Justices fast-track Trump’s appeal to see if his sweeping tariffs are unconstitutional
The Supreme Court will soon face “its most important test” of the Trump era, said Paul Rosenzweig in The Atlantic. The justices agreed to fast-track the Trump administration’s appeal of lower court rulings that found most of his sweeping tariffs to be illegal. Trump slapped levies of up to 50% on nearly 100 countries under the International Emergency Economic Powers Act. But a federal appeals court noted last week in a decision invalidating those tariffs that the 1977 law does not mention the word “tariffs” or synonyms such as “duty” or “tax.” And, the court added, “the power of the purse (including the power to tax) belongs to Congress.” How the conservative-dominated Supreme Court responds to that ruling—stayed until Oct. 14—will be crucial, both for the economy and “the question of presidential authority generally.” If the justices say Trump has overstepped, it will mark their first significant attempt to restrain him. If they don’t, they will signal “the court’s complete abdication of review authority” and the demolition of our constitutional system of checks and balances.

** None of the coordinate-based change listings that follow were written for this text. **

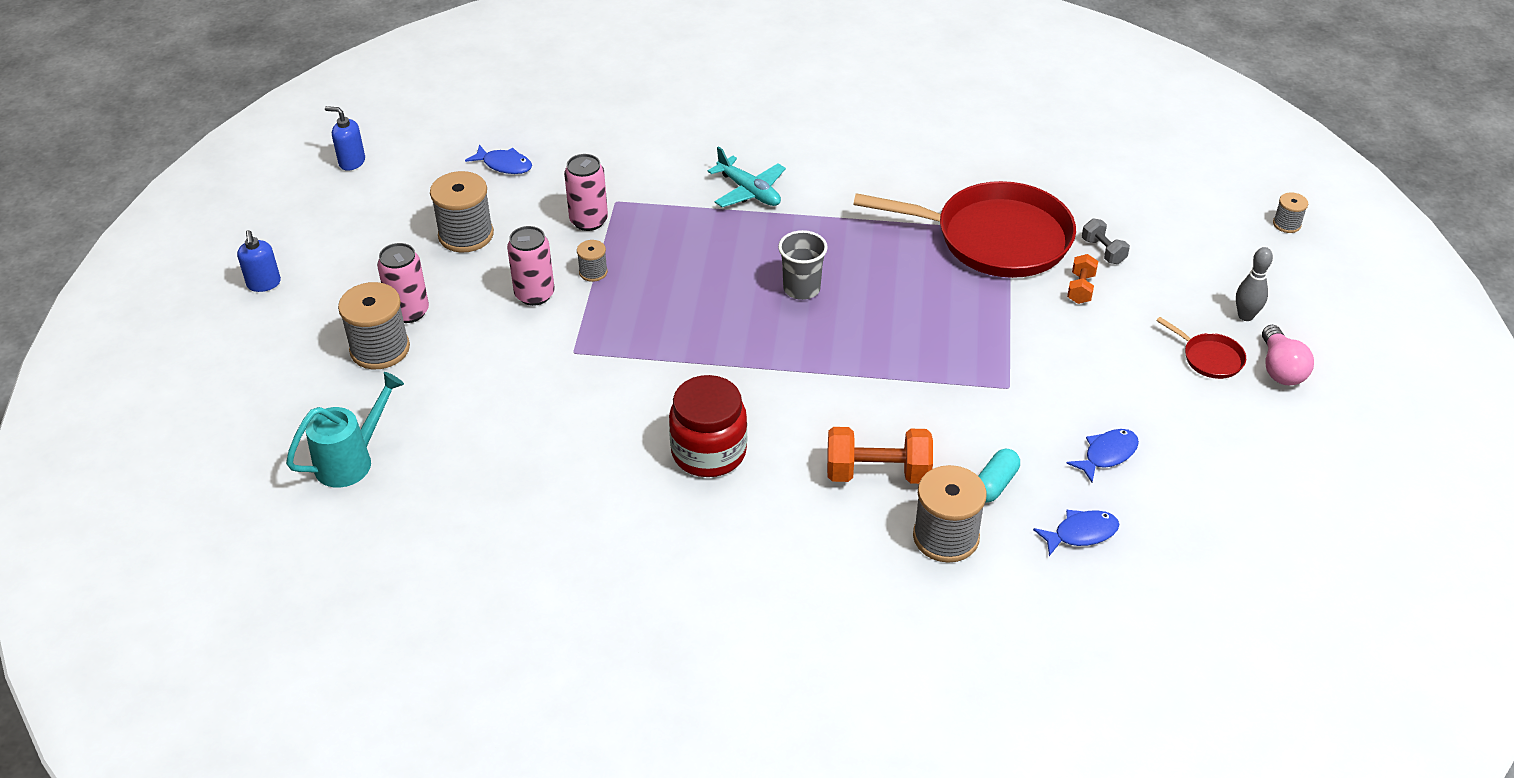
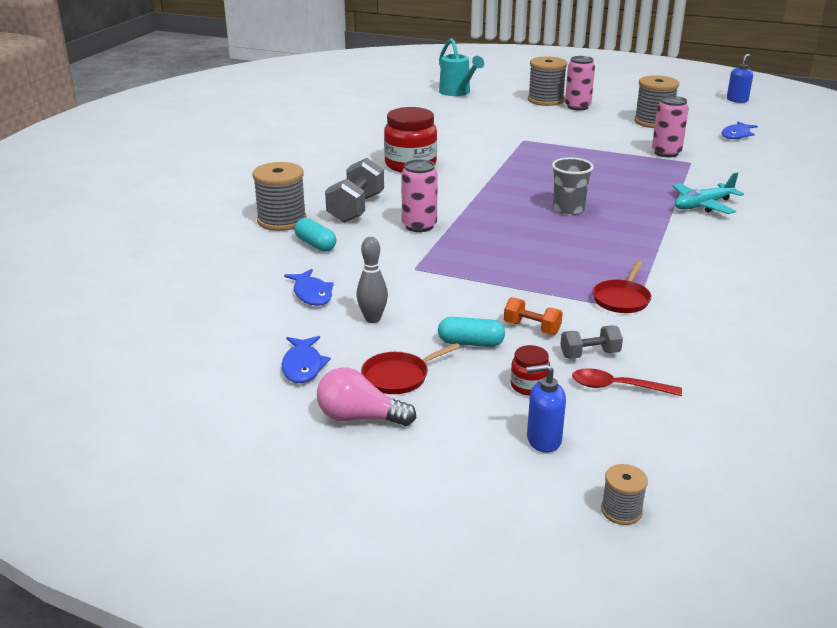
camera: 105 degrees right, 15 degrees down
(264, 284) = (612, 81): blue soap dispenser -> blue soap dispenser (543, 440)
(534, 294) = (585, 134): pink can -> pink can (419, 226)
(593, 272) = (605, 150): grey spool -> none
(878, 473) = (356, 208): orange dumbbell -> grey dumbbell
(995, 238) = (622, 299): red pan -> red pan, size x0.41
(1081, 533) = (243, 266): blue fish -> blue fish (303, 366)
(1129, 323) = (470, 343): none -> turquoise capsule
(1142, 233) = (617, 387): none -> red spoon
(1172, 280) = (529, 386): none -> red jar
(1245, 316) = (452, 419): grey bowling pin -> grey bowling pin (372, 319)

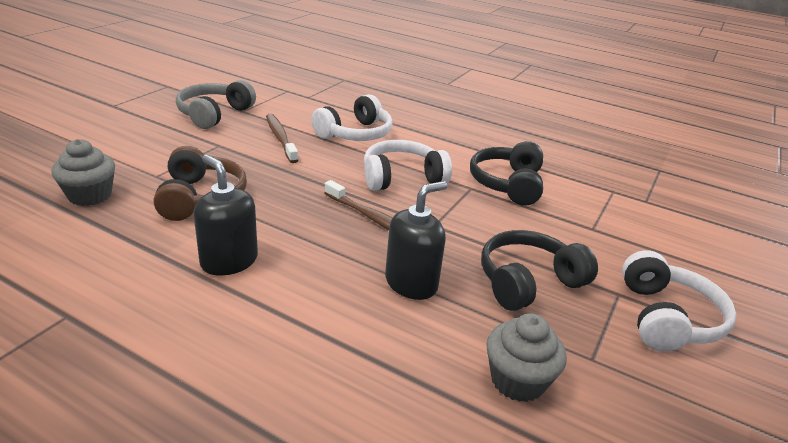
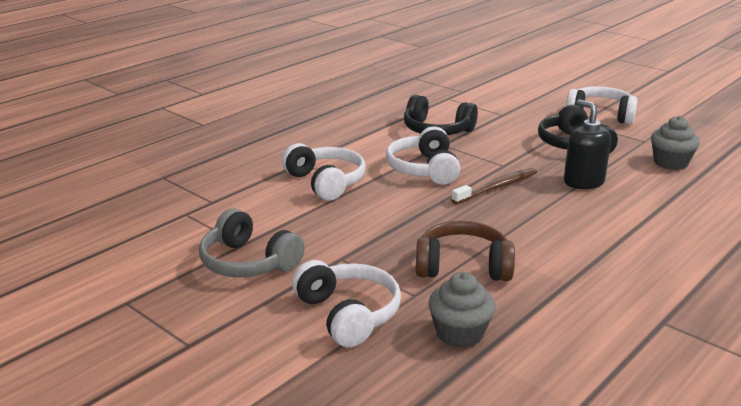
camera: 75 degrees left, 5 degrees down
(133, 151) = (348, 314): none -> white headphones
(229, 261) = (570, 251): black soap dispenser -> none
(280, 138) = (329, 222): brown toothbrush -> none

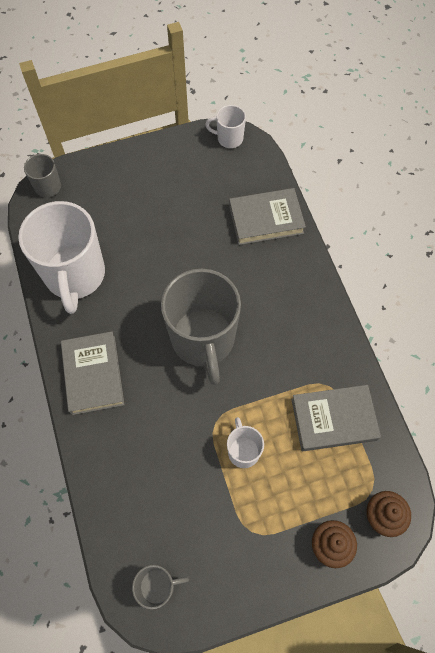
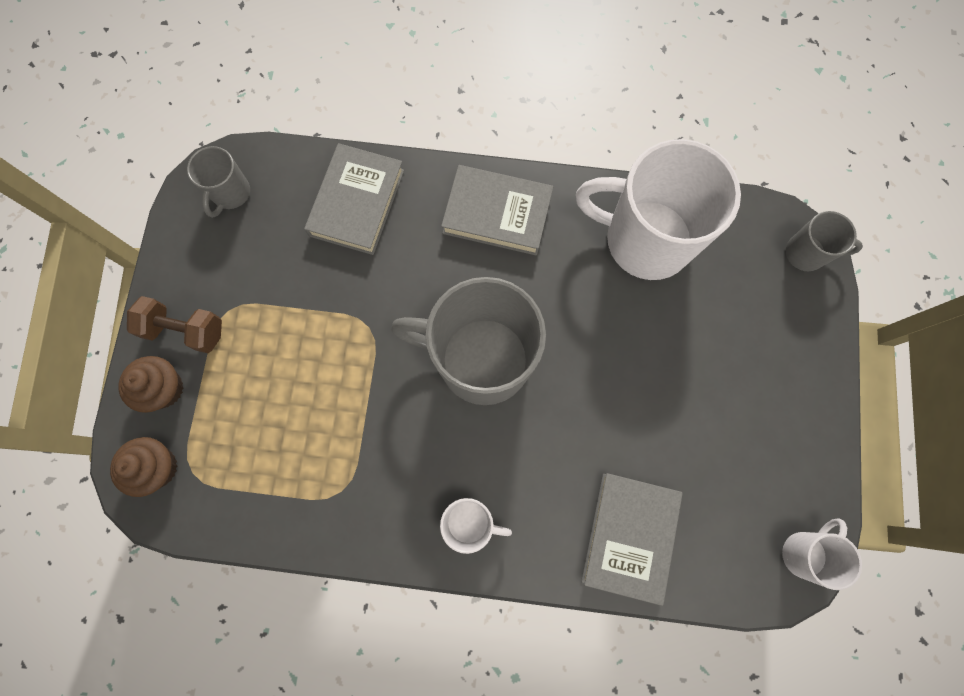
camera: 115 degrees right, 10 degrees up
(243, 451) = (318, 343): white mug -> white mug (470, 522)
(281, 555) = (185, 330): none -> brown dumbbell
(333, 419) = (296, 472): grey book -> grey book (357, 203)

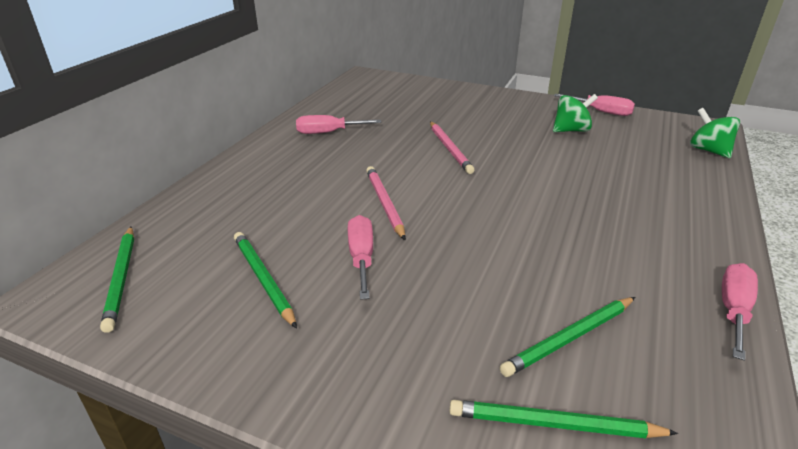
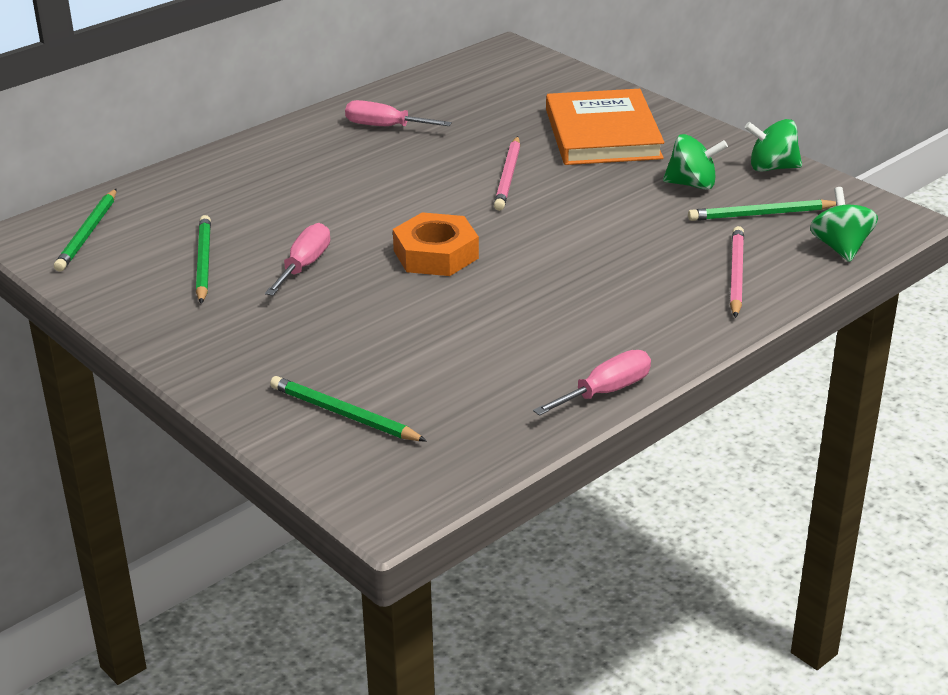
camera: 25 degrees right, 0 degrees up
(385, 203) = (373, 221): pink pencil -> pink pencil (736, 275)
(461, 219) = (436, 254): none -> orange nut
(479, 111) = (603, 134): none -> orange book
(569, 338) = (424, 370): green pencil -> green pencil (761, 214)
(601, 112) = (772, 168): pink screwdriver -> green spinning top

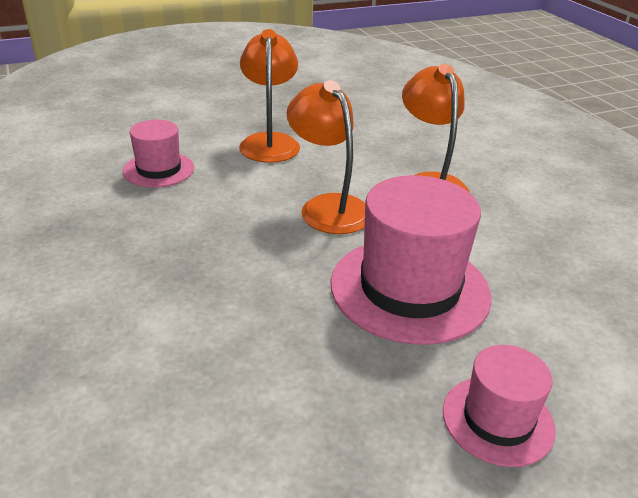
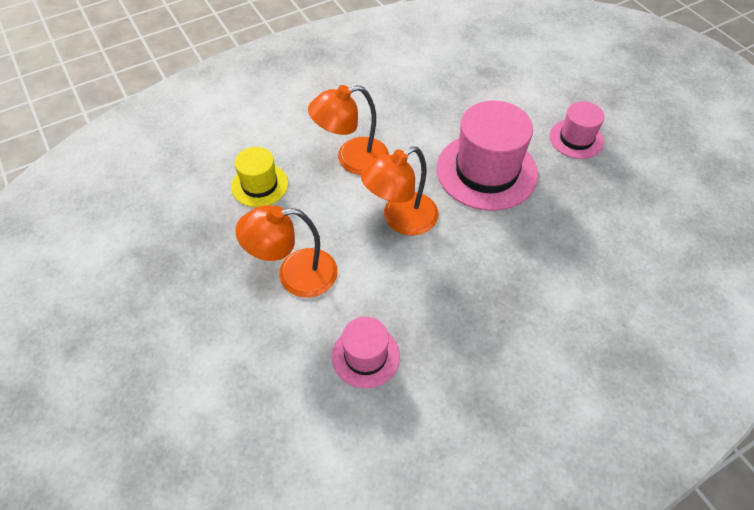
camera: 95 degrees left, 20 degrees up
(390, 131) = (259, 185): none -> yellow hat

Because the Trump administration is operating on “very weak” legal footing, it’s relying on what could be called “the Chicken Little Defense,” said Ankush Khardori in Politico. Trump has warned that the revocation of his signature economic policy would spell “total disaster” for the U.S., while Treasury Secretary Scott Bessent has said the government would be forced to refund up to $1 trillion to importers. That argument shouldn’t sway the Supreme Court, said Andrew C. McCarthy in National Review, but a Trump loss is no “slam dunk.” The appeals court ruled against the White House 7-4, but three judges in the majority said tariffs are allowed under the IEEPA because it lets the president “regulate” imports; those judges simply opposed “the arbitrariness and scope of the Trump tariffs.” That gives Trump a slim path to victory at the Supreme Court.
Recent precedent should rule out such a win, said Eric Boehm in Reason. When the Supreme Court struck down President Joe Biden’s student loan forgiveness program in 2023, it leaned on the so-called major questions doctrine, which states that on matters of “vast economic and political significance,” the executive can exercise only powers unambiguously granted by Congress. Those constraints clearly apply here. The question is whether the justices will stick to their supposed principles or find “yet another escape hatch for Trump,” said Matt Ford in The New Republic. Very soon, we’ll discover whether the major questions doctrine was devised only to “constrain Democratic presidents.”